─── Provided material ───
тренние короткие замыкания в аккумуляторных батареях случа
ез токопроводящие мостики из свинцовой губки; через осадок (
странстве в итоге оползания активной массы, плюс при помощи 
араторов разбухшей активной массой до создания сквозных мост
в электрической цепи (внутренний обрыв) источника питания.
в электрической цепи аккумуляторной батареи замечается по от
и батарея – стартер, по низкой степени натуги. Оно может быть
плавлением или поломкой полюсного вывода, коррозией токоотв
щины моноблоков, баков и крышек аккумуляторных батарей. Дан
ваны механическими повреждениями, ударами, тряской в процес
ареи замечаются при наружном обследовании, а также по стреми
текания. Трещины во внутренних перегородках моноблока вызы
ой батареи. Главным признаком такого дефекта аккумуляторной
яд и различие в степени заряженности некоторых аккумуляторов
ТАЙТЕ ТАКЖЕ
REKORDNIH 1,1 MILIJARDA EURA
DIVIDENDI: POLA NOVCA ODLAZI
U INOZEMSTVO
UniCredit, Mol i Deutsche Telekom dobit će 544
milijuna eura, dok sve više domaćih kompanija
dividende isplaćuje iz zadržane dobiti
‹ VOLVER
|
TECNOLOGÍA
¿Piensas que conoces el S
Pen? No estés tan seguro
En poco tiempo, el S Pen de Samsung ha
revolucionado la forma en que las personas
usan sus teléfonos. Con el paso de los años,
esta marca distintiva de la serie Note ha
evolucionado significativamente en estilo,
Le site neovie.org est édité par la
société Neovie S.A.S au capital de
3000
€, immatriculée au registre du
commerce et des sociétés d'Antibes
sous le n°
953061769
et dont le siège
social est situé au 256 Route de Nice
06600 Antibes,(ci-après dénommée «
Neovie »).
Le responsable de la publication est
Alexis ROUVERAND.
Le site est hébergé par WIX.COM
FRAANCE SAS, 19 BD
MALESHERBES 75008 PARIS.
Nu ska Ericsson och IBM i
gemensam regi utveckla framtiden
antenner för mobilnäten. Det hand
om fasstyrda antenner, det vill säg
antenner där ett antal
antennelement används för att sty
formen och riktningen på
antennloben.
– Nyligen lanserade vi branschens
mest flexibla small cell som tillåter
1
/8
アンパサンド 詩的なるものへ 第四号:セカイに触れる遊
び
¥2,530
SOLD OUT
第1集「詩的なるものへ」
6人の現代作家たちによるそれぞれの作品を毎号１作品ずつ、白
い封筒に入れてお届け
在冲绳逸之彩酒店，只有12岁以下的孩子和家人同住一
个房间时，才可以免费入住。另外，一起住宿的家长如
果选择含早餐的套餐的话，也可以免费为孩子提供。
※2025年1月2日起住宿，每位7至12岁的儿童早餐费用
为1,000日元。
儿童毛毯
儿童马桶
───
• **Task item**:
The answer must be every line of the records above that holds the word "аккумуляторных".

• **Response box**:
тренние короткие замыкания в аккумуляторных батареях случа
щины моноблоков, баков и крышек аккумуляторных батарей. Дан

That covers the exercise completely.